QUANTICO -- Early last week, the stroll into the bright moonlight at Nanticoke River Wildlife Management Area had quickly become a trudge, the pace slowed by a bagful of duck decoys, a day bag crammed with chest waders, a couple of boxes of shot shells, gloves, sandwiches and drinks, and about seven pounds of shotgun.
Yesterday morning, opening day of modern firearms deer season, the walking was easier.
The bag of decoys, the two boxes of shells and the nine pounds of chest waders had been left behind, replaced with a small day bag packed with a box of deer slugs, a coil of quarter-inch braided line, a strong-backed knife, a water bottle and two sliced turkey sandwiches.
Yet the cumbersome pace of Tuesday morning had helped set a hopeful stage for yesterday.
On the walk in to the edge of the marsh on Tuesday, the moonlight highlighted deer tracks and dozens of runways to and from field edges.
Several times, out toward Chapel Point, where the woodland edges turn to bramble and blowdowns before the footing turns to the boot-sucking muck of the marsh, the hollow thump of decoys against tree trunks or hip raised deer from their beds.
Most had the sound of a large dog running through dry brush. But in the stillness of the woodland floor, two spooked loudly, grunting and breaking away through the thick undergrowth, their hoofbeats sounding as heavy as horses.
Nanticoke River WMA, 1,700 acres in Wicomico County open to public hunting, had not been much for ducks on Tuesday, but after scouting the edges of stubbled cornfields and soybeans, it seemed as good a public hunting tract as any on which to take a deer.
Ninety minutes before shooting time, and yet two hours to sunrise, the parking area off Nutter's Neck Road was overflowing with pickup trucks, 4x4s and family sedans.
Roughly three dozen hunters set out before first light, the moon still rising behind them and Orion starting toward set ahead of them.
Yet by 10 a.m., no deer had been brought out of the tract, and hunters were walking out of the woods and climbing down from tree stands.
By noon, even the die-hard morning hunters were returning to their vehicles, and a handful of afternoon hunters were walking in.
As one hunter from Glen Burnie said to his companion as they passed through the parking lot: "Face it, you just have to be in the right place at the right time to get your deer on state land."
Eighty-nine percent of the modern firearms deer kill is made on private land, and for bow, muzzleloader and modern firearms seasons combined last year, 87 percent of the kill was made on private lands.
"But you know, it's funny," a hunter from nearby Nanticoke said, "before this property was taken over by the state, people who had permission to hunt here used to just set up off alongside the road and shoot out across the fields and get their deer.

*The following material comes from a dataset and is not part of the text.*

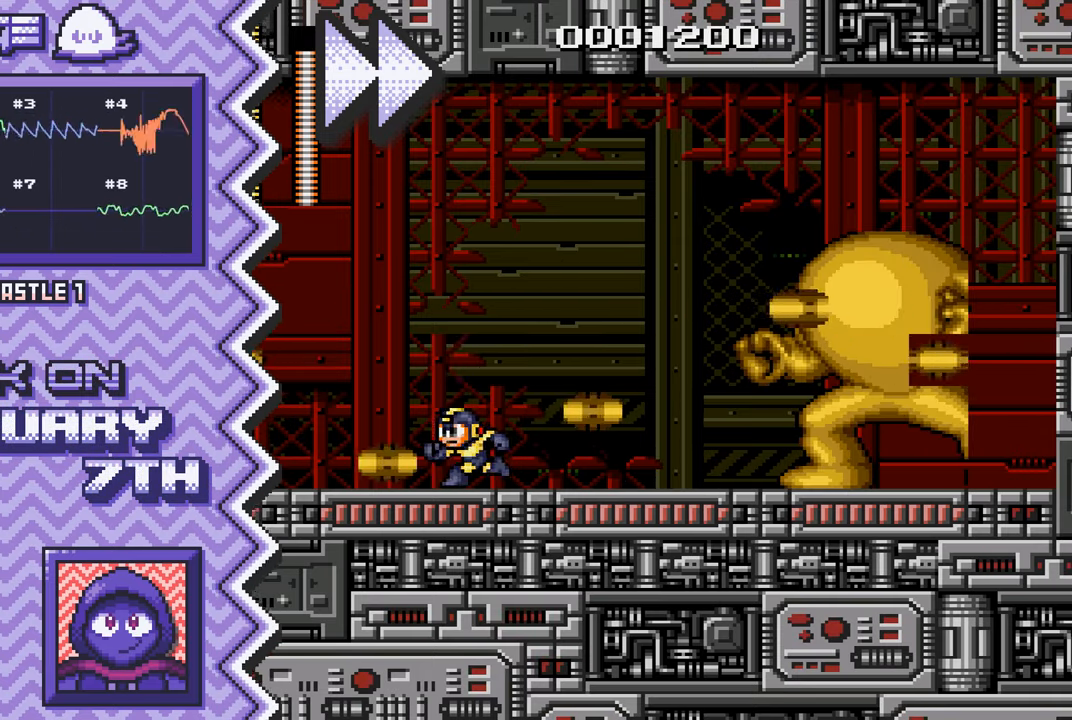
{"buttons": [], "events": [[17, "B", "up"], [133, "Y", "down"], [250, "Y", "up"], [367, "X", "down"], [484, "X", "up"]]}
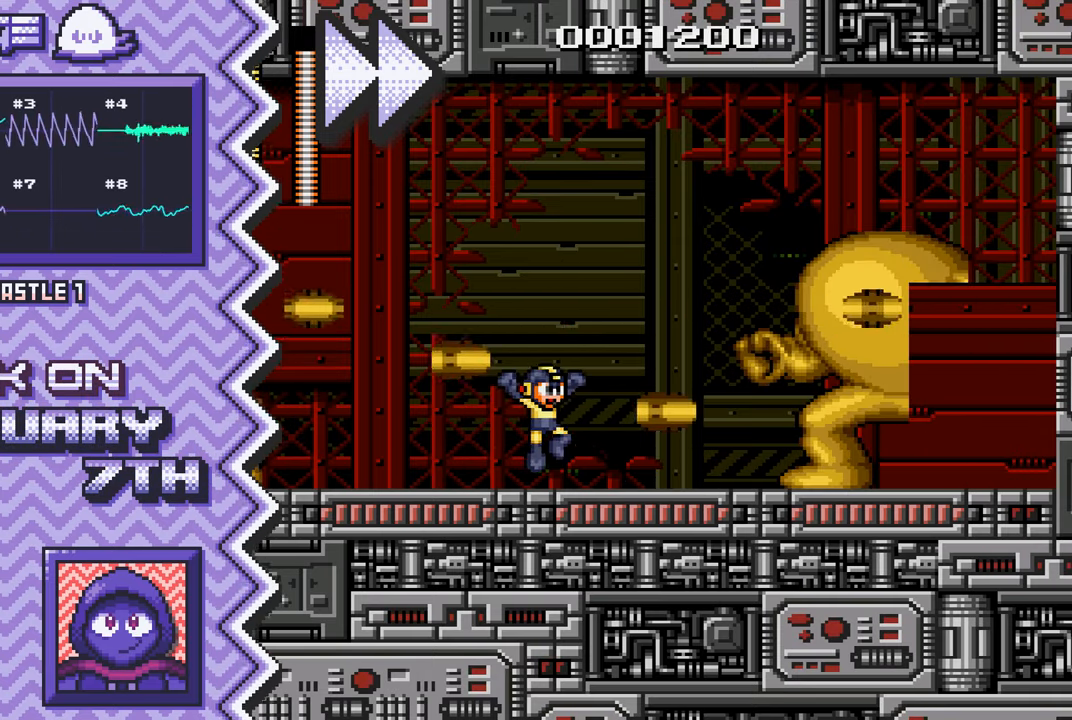
{"buttons": [], "events": [[117, "A", "down"], [234, "A", "up"], [351, "B", "down"], [468, "B", "up"]]}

"Now the roads are closed to vehicles, and if you do get back in there and get your deer, you'll kill yourself getting it out."

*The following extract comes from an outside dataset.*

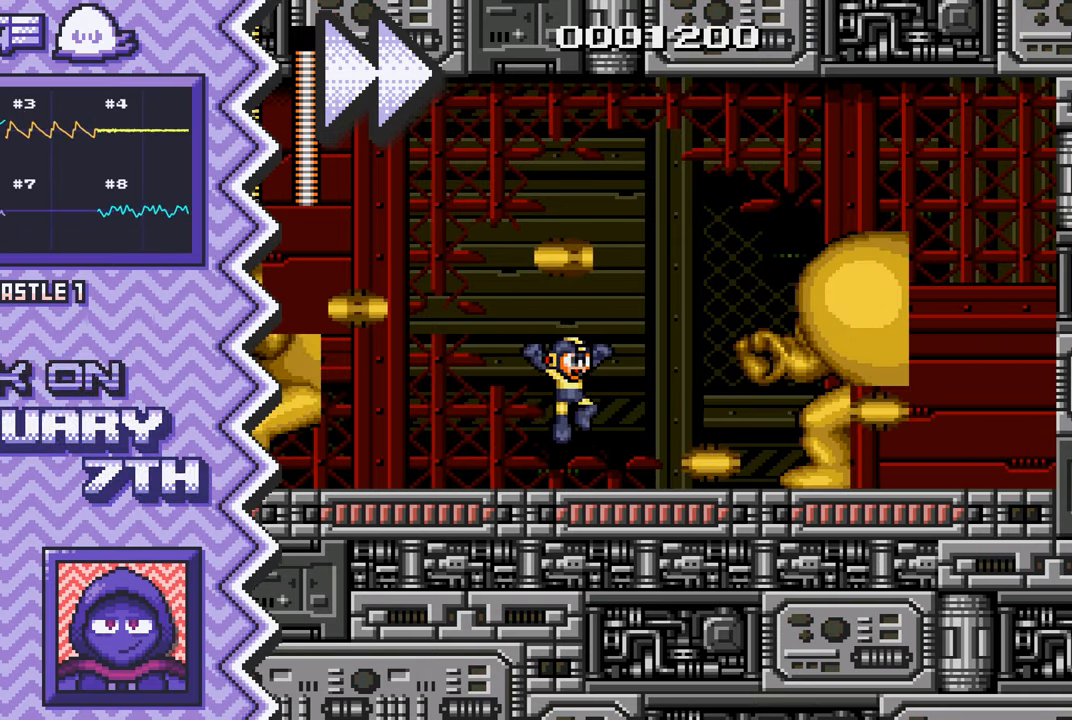
{"buttons": [], "events": [[83, "Y", "down"], [217, "Y", "up"], [334, "X", "down"], [450, "X", "up"]]}
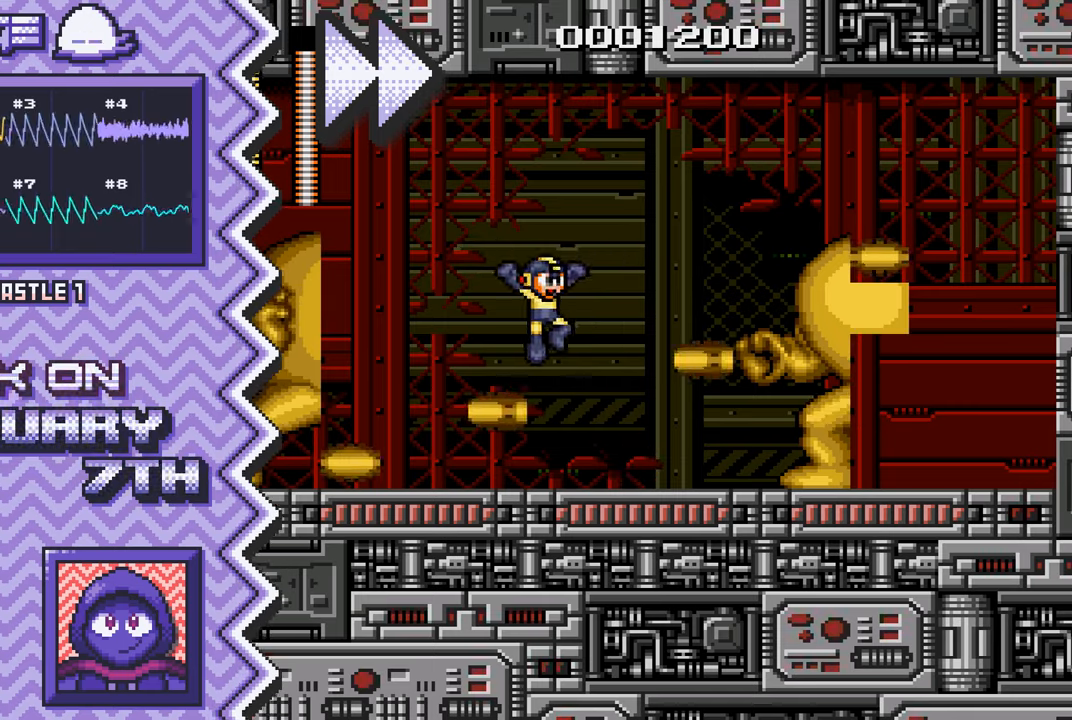
{"buttons": [], "events": [[67, "A", "down"], [184, "A", "up"], [317, "B", "down"], [434, "B", "up"]]}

Perhaps limited access is one reason that public lands produce so many fewer deer than private lands. And maybe it is simply a lack of local knowledge.
"Hunters? There aren't many real hunters out there today," said a cocksure fellow sitting with a group of friends at the Hebron Family Restaurant a few miles from Nanticoke WMA. "You got to spend some time in the woods before you can hunt good. Opening day? Heck, that's just another TV amateur hour."
And when asked if he had taken his deer that morning, he said, "Well, no. But you don't want to take it on opening day, anyway. Take it then, you got nothing to look forward to. Take it on the last day and make the hunt worth it."
The Department of Natural Resources estimates that there are 99,000 modern firearms deer hunters in Maryland, and of those, about 35 percent take a deer.
And you can bet that virtually all among those 99,000 who were out for opening day would have been pleased to have had one good shot at one good deer.
"But you know," said one among the group of hunters having lunch at the restaurant in Hebron, "there have been years when I have not taken a shot all season, and anyone who says he gets his shots in every time out is either a liar or shooting at trees. Or both."
:. The modern firearms season closes Dec. 10.